Teste de compreensão →
a) Duplique o trecho da entrevista sobre horror que vai de "O Nome da Rosa, do" até "(espero que nunca).".
b) Traduza para o inglês a frase "Desde então se tornou meu gênero favorito.", extraída da entrevista sobre horror.
c) Dê prosseguimento à entrevista sobre horror a partir do ponto em que o texto termina.

Texto da página →

O Nome da Rosa, do Umberto Eco, foi o primeiro livro que me impactou de verdade. Na época eu não entendia nada daquelas longas conversas filosóficas, mas a atmosfera sombria do livro me tocou de tal forma que reli ele logo depois. Foi ali que desejei me tornar escritor. Não bastou ler livros como esse, eu precisava colocar meus prórpios personagens conversando, dizendo coisas que eu estava ansioso por dizer. Com o tempo fui domando essa ansiedade, mas ando com ela sempre no limite. O dia que deixar de ser inquieto provavelmente deixarei de ser escritor (espero que nunca). 

O que chamou mais a sua atenção no mundo do horror/terror? Lembra qual obra ou quais obras foram as suas primeiras favoritas no gênero?

Sempre fui fã de filmes de terror. Quando era criança, eu ficava assustado e ao mesmo tempo fascinado com filmes de lobisomem e extraterrestres. Mas foi quando assisti a O Exorcista que fui realmente transformado pela proposta do horror, que é a de confrontar nossos piores medos. Desde então se tornou meu gênero favorito. Outro filme que me marcou foi A Bruxa de Blair. Era um filme em que não aparecia nada, apenas ruído, mas a sugestão de algo rondando era muito mais assustador do que monstros explícitos. Desde então essa foi a minha perspectiva preferida dentro do gênero, o horror que não vemos, que não sabemos e que vai mexendo com nossos nervos até que nosso coração fique palpitando em frente à tela (ou à página).

Alguns aspectos das suas obras lembram muito o que chamamos de folk horror, um subgênero do horror que vem ganhando mais popularidade nos últimos anos, com o sucesso de filmes como A Bruxa e MidSommar. Quando escreveu as suas obras, que podem se encaixar neste subgênero, como A Floresta (publicado no Kindle), já tinha pesquisado sobre o subgênero? O que há neste subgênero que você considera como um atrativo dentro da ficção de horror? Quais obras mais te influenciaram ao escrever os seus romances?

Material fornecido →
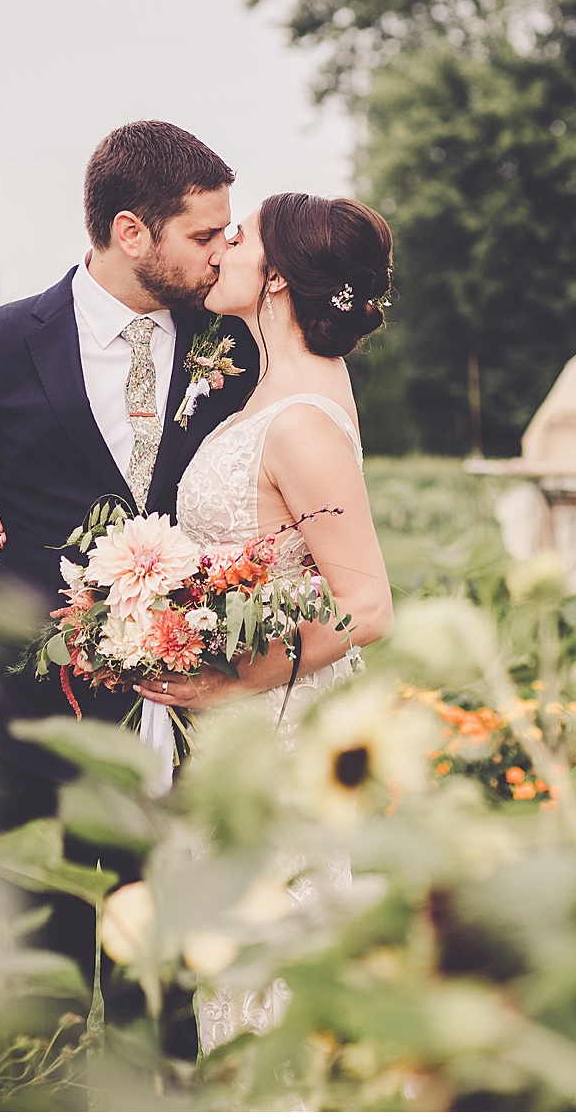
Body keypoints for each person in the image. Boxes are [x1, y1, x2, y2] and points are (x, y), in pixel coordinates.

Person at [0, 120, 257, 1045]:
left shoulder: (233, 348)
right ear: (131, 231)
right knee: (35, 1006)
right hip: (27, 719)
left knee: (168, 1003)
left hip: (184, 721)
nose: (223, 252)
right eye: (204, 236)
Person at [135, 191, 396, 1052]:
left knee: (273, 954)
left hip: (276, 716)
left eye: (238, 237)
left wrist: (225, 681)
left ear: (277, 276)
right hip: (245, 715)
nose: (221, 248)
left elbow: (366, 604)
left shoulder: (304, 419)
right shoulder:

Resultados esperados →
a)
O Nome da Rosa, do Umberto Eco, foi o primeiro livro que me impactou de verdade. Na época eu não entendia nada daquelas longas conversas filosóficas, mas a atmosfera sombria do livro me tocou de tal forma que reli ele logo depois. Foi ali que desejei me tornar escritor. Não bastou ler livros como esse, eu precisava colocar meus prórpios personagens conversando, dizendo coisas que eu estava ansioso por dizer. Com o tempo fui domando essa ansiedade, mas ando com ela sempre no limite. O dia que deixar de ser inquieto provavelmente deixarei de ser escritor (espero que nunca).

b) Since then it has become my favorite genre.

c)
Quando comecei a escrever A Noite do Cordeiro, romance que foi minha tese de doutorado em Escrita Criativa (ainda inédito), ainda não se falava nesse gênero aqui no Brasil. Mas eu já tinha muita influência de filmes como A Bruxa de Blair, A vila (do diretor M. Night Shyamalan) e A bruxa do Robert Eggers, então eu já era fã do gênero sem saber. A ideia de se ver cercado por florestas e populações supersticiosas sempre foi apavorante para mim, talvez por eu ser bem urbano e racional. Esse conflito entre o primitivo e o civilizado me interessa muito, tanto no campo filosófico quanto no estético, e meus livros quase sempre tratam disso.

Você poderia recomendar outras obras de folk horror, tanto na literatura, quanto no cinema?

Além dos já mencionados, gosto bastante de O Ritual (2018) e filmes dos anos 70, como O Homem de Palha, O Estigma de Satanás e Piquenique na Monha Misteriosa. Os filmes Kill list (2011) e Hagazussa (2017) são bastante pesados, mas podem agradar quem curte um horrorzão perturbador. Fora isso, recomendo os livros As possuídas do Diabo, de Thomas Tryon, Cerimônias satânicas, de T.E.D. Klein, e Loney, de Andrew Michael Hurley.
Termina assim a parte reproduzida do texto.